Past Styles Are Rich Sources of Inspiration – Don’t discount the past as being worthless just because it isn’t popular now. Each ebb and flow of song styles brings its own unique flair and value. Since every music phase is an evolution of all previous phases, as you study the past, you’ll gain inspiration to help you mold the future of songwriting. Who knows, maybe Frank Sinatra, Led Zepplin, or the Backstreet Boys spark an idea that leads you to your next innovative song?
2. The Present
What Is Current Right Now – It’s easy to tell what is popular now. What records are selling best? What songs are on the radio most often? Who is getting all the awards? What topics are people singing about? As you pay attention to what is hot on the charts, you’ll know if your songs match that style and how likely your songs are to get placed.
If your songs are outdated or too different from the rest of the market, your chances of present success are slim since the music industry generally accepts and rejects songs using a risk-averse mindset. This doesn’t mean your style won’t come back to popularity or that your innovations won’t someday become mainstream. But if you want success now, you likely need to write in the vein of what is current.

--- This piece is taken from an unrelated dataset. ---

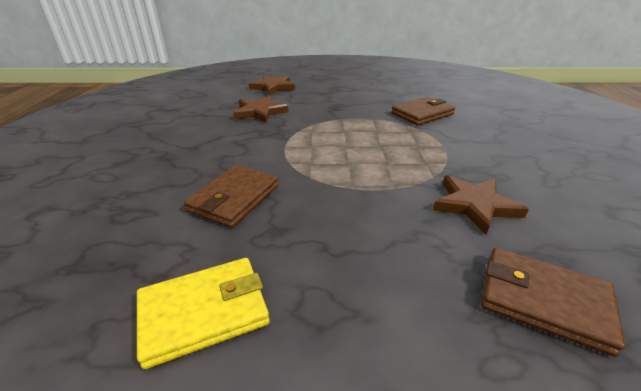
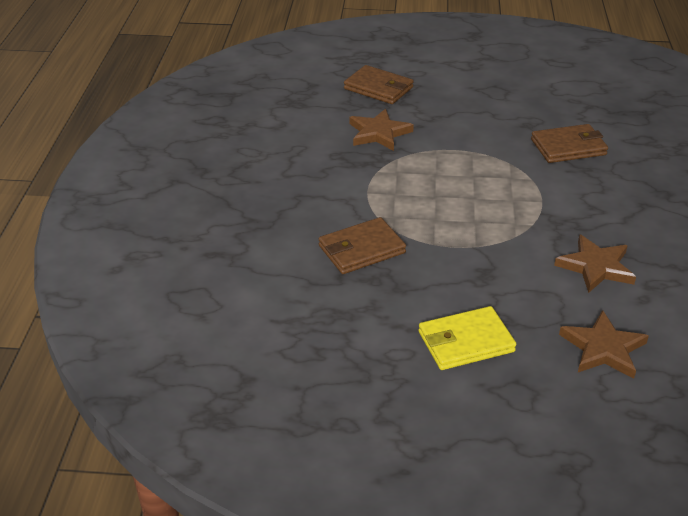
camera: 175 degrees left, 5 degrees up
(204, 312) = (554, 92): yellow wallet -> yellow wallet (465, 342)
(234, 198) = (568, 147): brown wallet -> brown wallet turned 45 degrees clockwise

Is the Current Trend Coming or Going? – Writing similar to what is currently successful makes the most sense if the trend is rising. As music styles mature, it becomes more difficult to cut songs that are similar because the market will begin to look for innovation and for the next wave to emerge.
3. The Future
The Next Innovation Is Just Around the Corner – What is current now won’t be so forever. Eventually the market tires of the same style and shifts (sometimes gradually, sometimes dramatically), towards new, innovative ideas. As you change your songwriting mentality towards innovating and not just writing what everyone else is writing, you put yourself in a unique situation.
As you position yourself ahead of the curve, you take the risk of innovating in a way that is different than where the market goes and end up being left behind. But you also have the upside of being the first of an emerging class. In such a case, you’ll be praised as a thought leader and ride the wave all the way through to great success.

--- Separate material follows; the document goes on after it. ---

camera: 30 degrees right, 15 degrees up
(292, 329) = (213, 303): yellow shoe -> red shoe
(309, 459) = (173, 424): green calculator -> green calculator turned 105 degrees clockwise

Innovating Lyrics, Melody, and Production – What will the next innovation be? Who knows… but you it will always revolve around some combination of lyrics, melody, or production. So what are you doing in your songwriting to innovate in these areas? Are you trying new lyric structures? New chord combinations? New song arrangements? Different instruments? However you decide to innovate, do so with confidence and you may uncover the next great song style of the future.